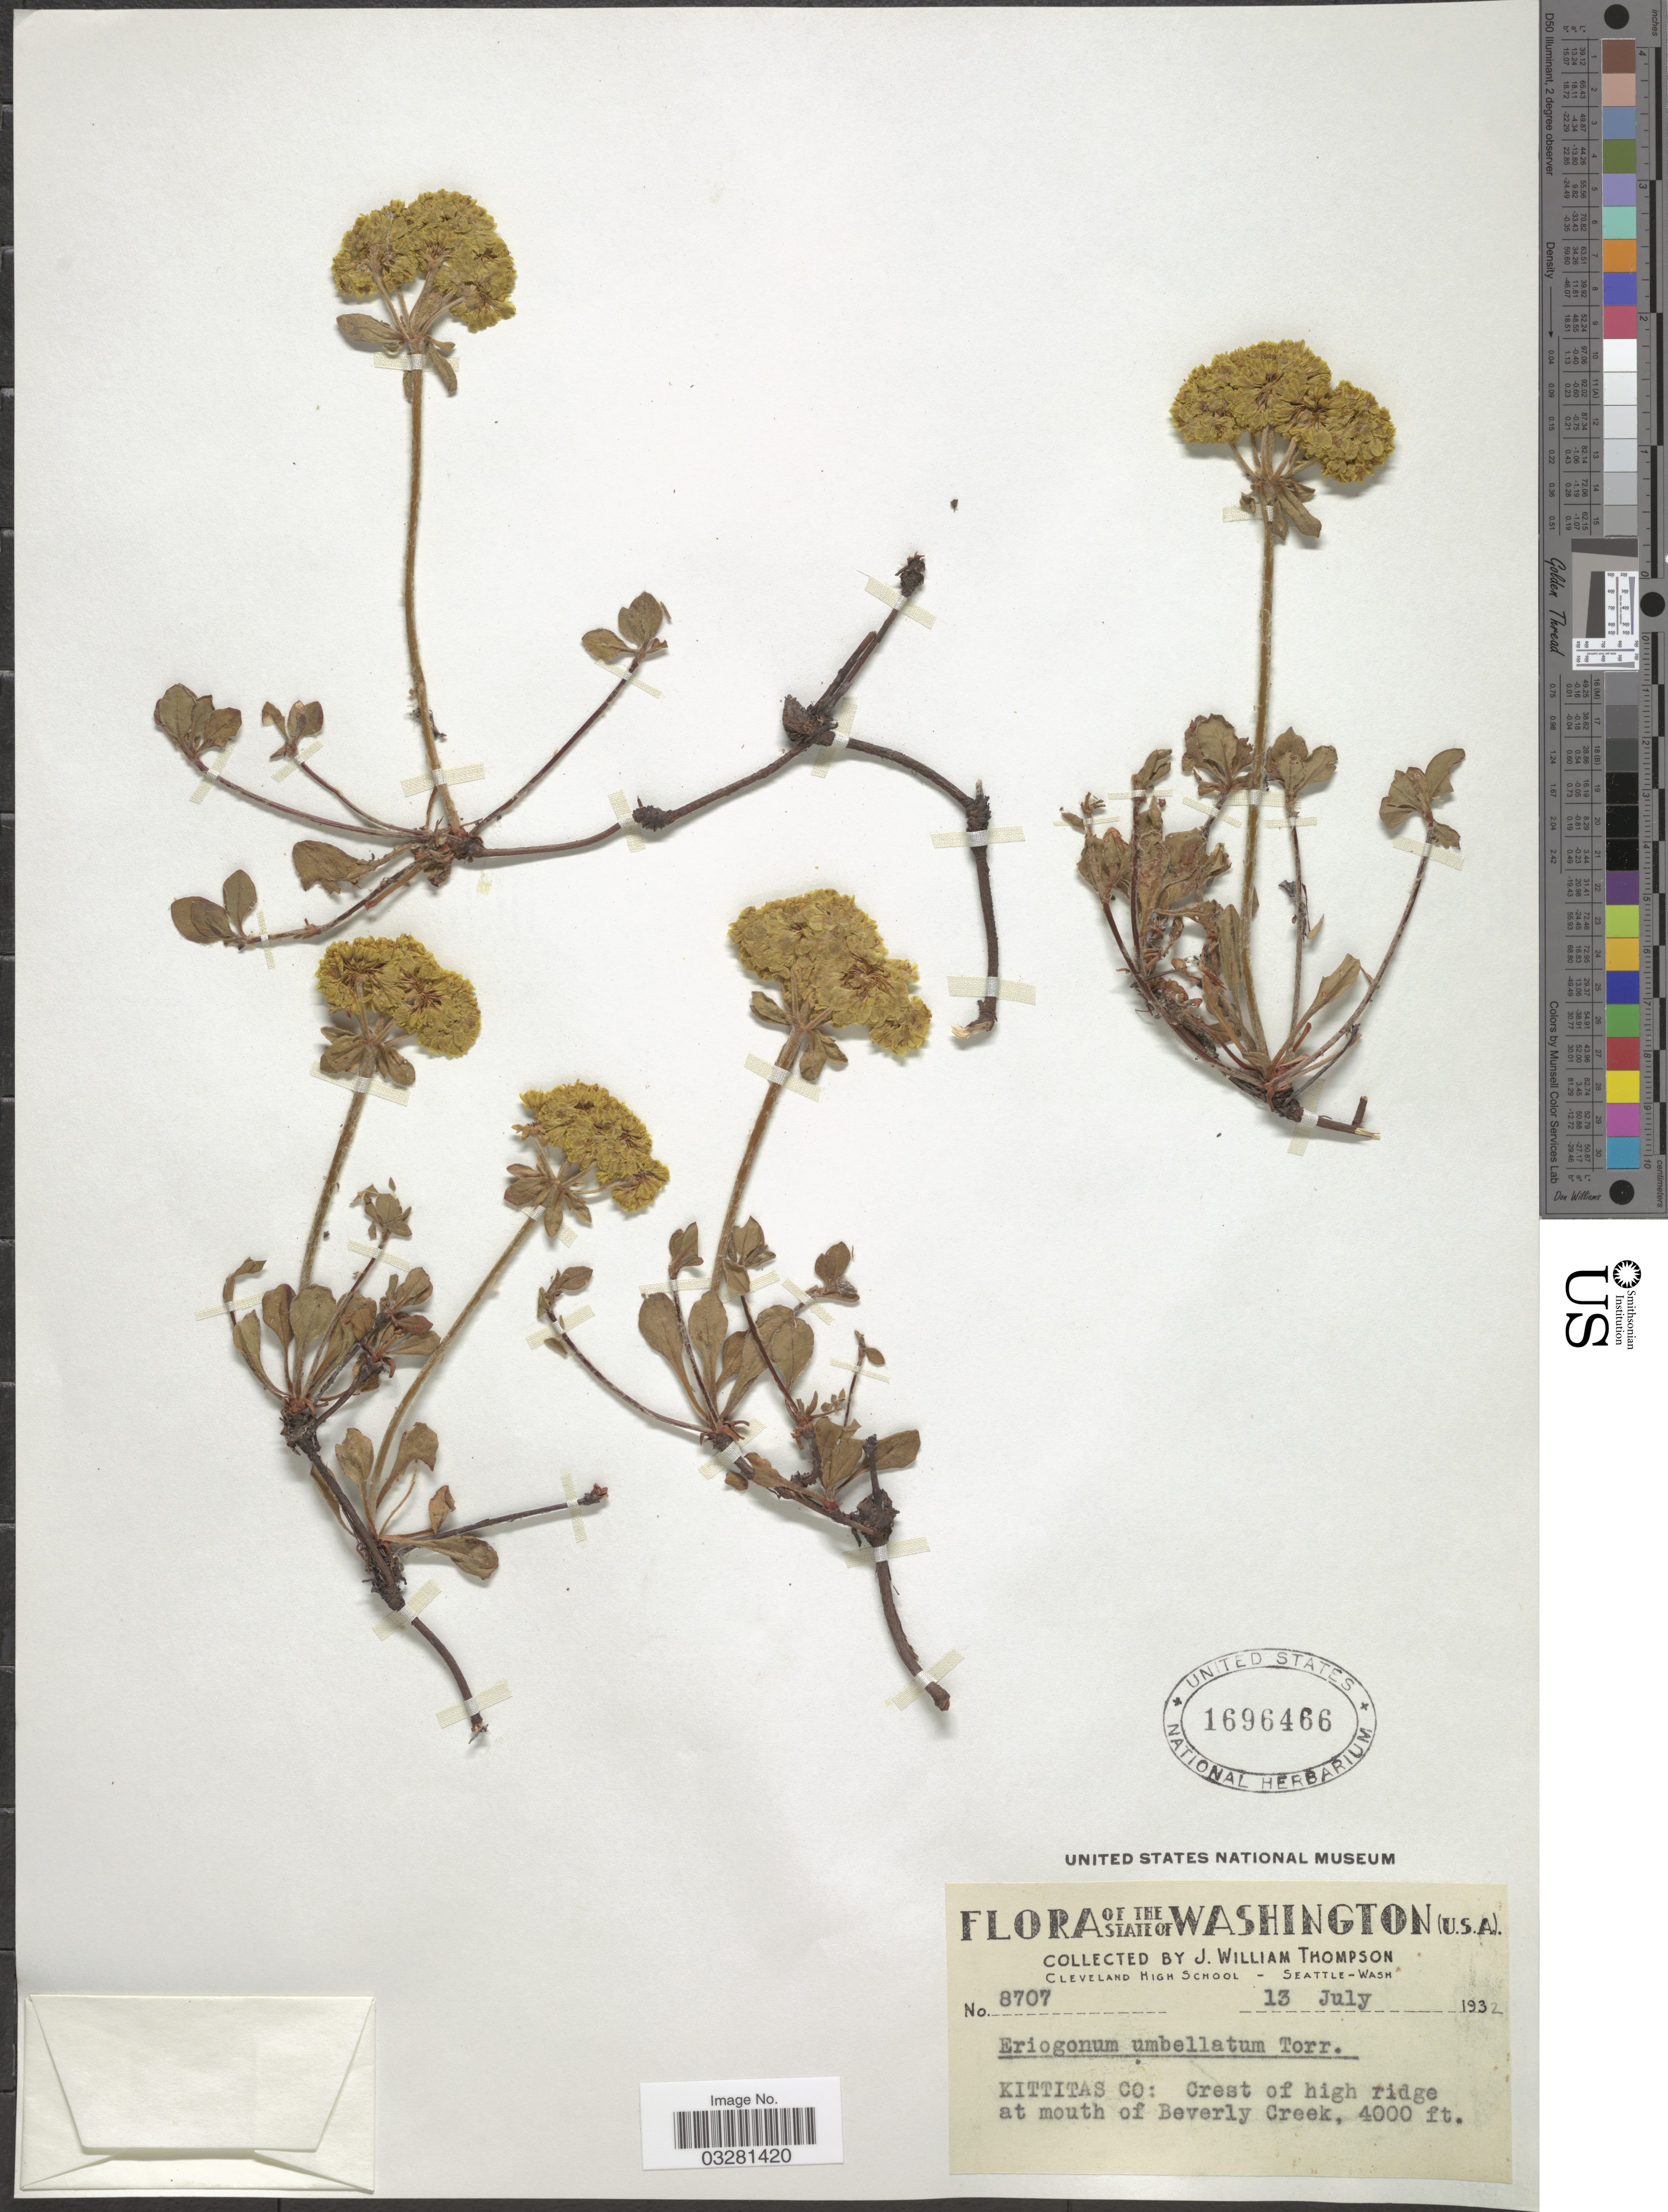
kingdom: Plantae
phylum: Tracheophyta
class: Magnoliopsida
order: Caryophyllales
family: Polygonaceae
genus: Eriogonum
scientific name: Eriogonum biumbellatum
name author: Rydb.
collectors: J. W. Thompson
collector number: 8707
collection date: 1932-07-13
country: United States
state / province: Washington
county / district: Kittitas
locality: Kittitas Co: Crest of high ridge at mouth of Beverly Creek.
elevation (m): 1219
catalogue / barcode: US 1696466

* * * * *

- _WHAT TO WORK ON_
Render the lines above as a JSON list of strings, one string per line, with blank lines left out. Leave the picture out of your answer.

- _CORRECT ANSWER_
[
  "kingdom: Plantae",
  "phylum: Tracheophyta",
  "class: Magnoliopsida",
  "order: Caryophyllales",
  "family: Polygonaceae",
  "genus: Eriogonum",
  "scientific name: Eriogonum biumbellatum",
  "name author: Rydb.",
  "collectors: J. W. Thompson",
  "collector number: 8707",
  "collection date: 1932-07-13",
  "country: United States",
  "state / province: Washington",
  "county / district: Kittitas",
  "locality: Kittitas Co: Crest of high ridge at mouth of Beverly Creek.",
  "elevation (m): 1219",
  "catalogue / barcode: US 1696466"
]